■ **INSTRUCTIONS TO FOLLOW**
Please answer these questions using the forum post about Concourse jobs below, one answer per line:
(a) How often is the job meant to run?
(b) How long did the web UI show no runs of the job?
(c) What did the team change the default container placement strategy from, and to what?

■ **SUPPLIED TEXT**
Concourse jobs not scheduled or executed regularly

#1

Hello,

We have a pipeline with job that is supposed to run every 5 minutes. It normally runs fine.
However, at a certain time interval the job was not scheduled or executed (in the Concourse web ui we saw that there are no runs of this job for more than 40 minutes at that time interval). We have a Grafana dashboard setup in which we monitor the scheduling time of jobs and stalled workers. We saw that the scheduling time was normal. But at the beginning of the problematic interval one of the workers went to stalled state. We suspect that the job has been scheduled to run on this worker but for some reason not executed. At the moment that we detected the issue the worker VM was already gone (another one has been automatically created instead) so we couldn’t connect to VM to check its logs. Checking workers with fly still shows the problematic worker as stalled. We’ve also checked the atc logs and couldn’t find any hints or clues.
Our Concourse is on version 4.2.1. In the past we’ve often had issues with stalled workers, so we changed the default container placement strategy from “volume locality” to “random”.
Could you tell us how do you troubleshoot such cases and also give us some recommendations?

■ **RECORD EXTRACTS**

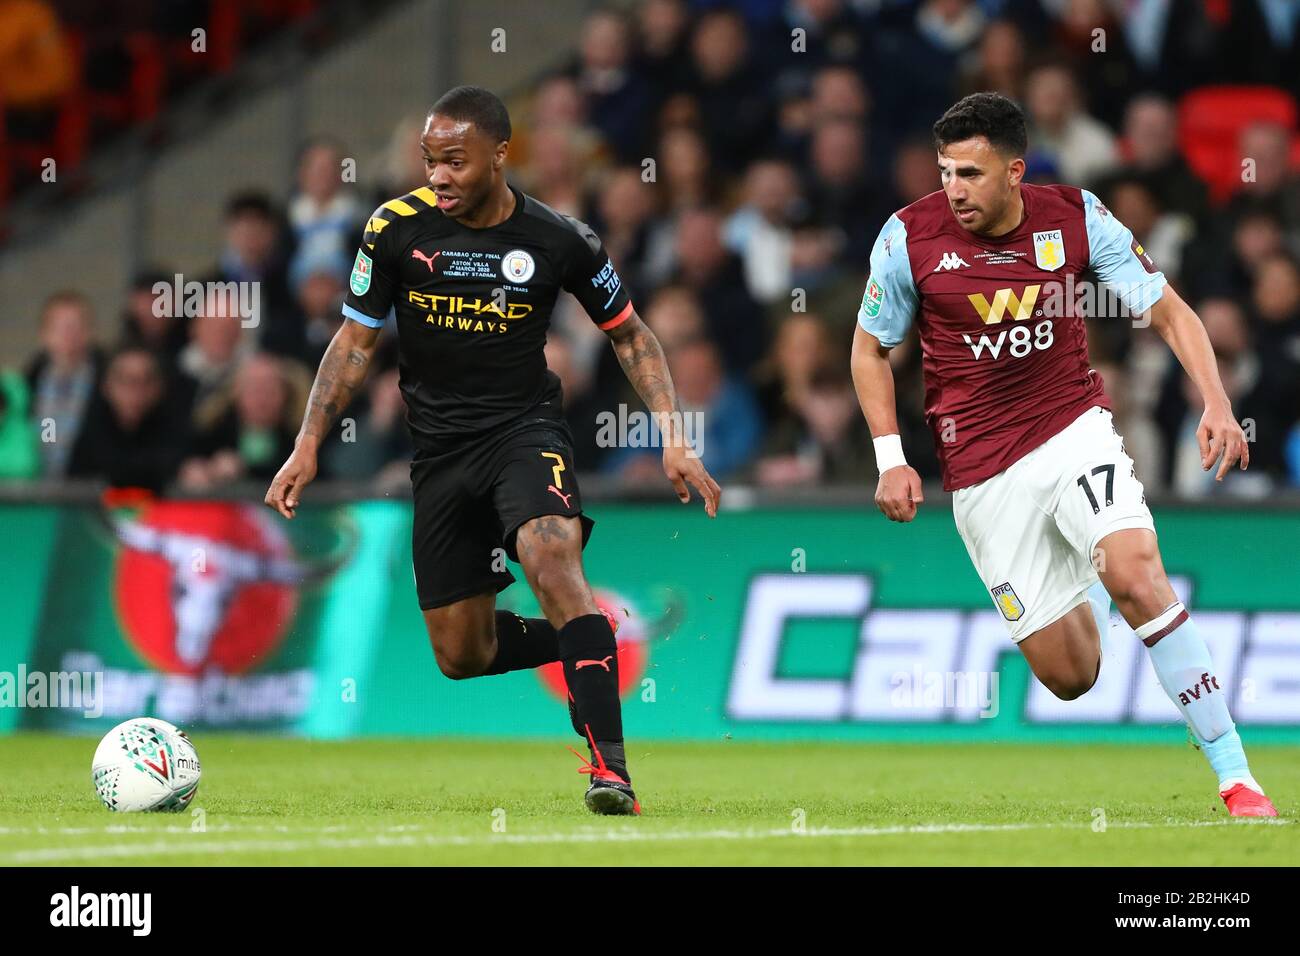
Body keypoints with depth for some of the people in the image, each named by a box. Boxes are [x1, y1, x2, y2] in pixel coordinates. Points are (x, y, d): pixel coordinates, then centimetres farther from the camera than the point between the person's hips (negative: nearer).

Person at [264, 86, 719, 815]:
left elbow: (629, 333, 6)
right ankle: (578, 646, 35)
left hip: (525, 427, -3)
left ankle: (610, 766, -35)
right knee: (461, 656, 3)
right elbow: (357, 343, 6)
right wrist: (309, 446, -1)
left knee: (553, 558, -34)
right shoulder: (398, 228, -6)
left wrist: (674, 440, -3)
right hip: (440, 448, 3)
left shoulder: (559, 240, -8)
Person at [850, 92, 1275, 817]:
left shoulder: (1078, 219, -8)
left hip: (1076, 429, 0)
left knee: (1136, 574, -29)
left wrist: (1216, 403, -16)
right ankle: (1092, 594, 39)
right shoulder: (910, 238, -8)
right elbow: (870, 348, 6)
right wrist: (890, 458, -4)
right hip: (980, 470, 0)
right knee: (1070, 676, -2)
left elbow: (1169, 312, -1)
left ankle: (1237, 779, -22)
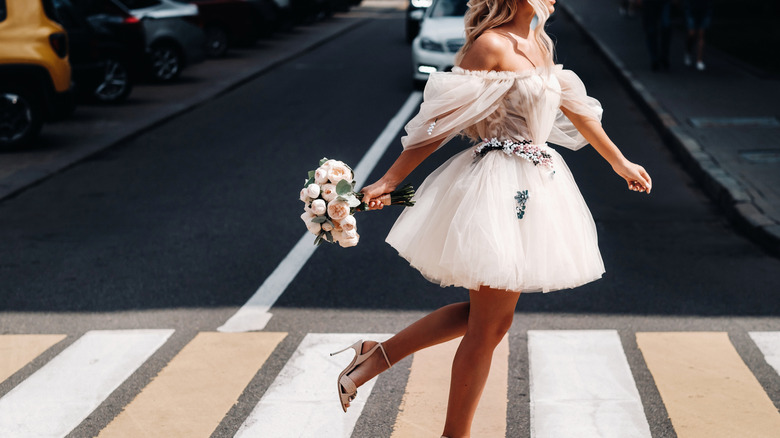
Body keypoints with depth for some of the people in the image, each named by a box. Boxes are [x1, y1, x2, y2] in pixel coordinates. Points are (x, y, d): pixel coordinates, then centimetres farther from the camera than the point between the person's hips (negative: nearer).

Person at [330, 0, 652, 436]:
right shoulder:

■ **OUTPUT FOR THIS EXERCISE**
(a) Every 5 minutes.
(b) More than 40 minutes.
(c) From "volume locality" to "random".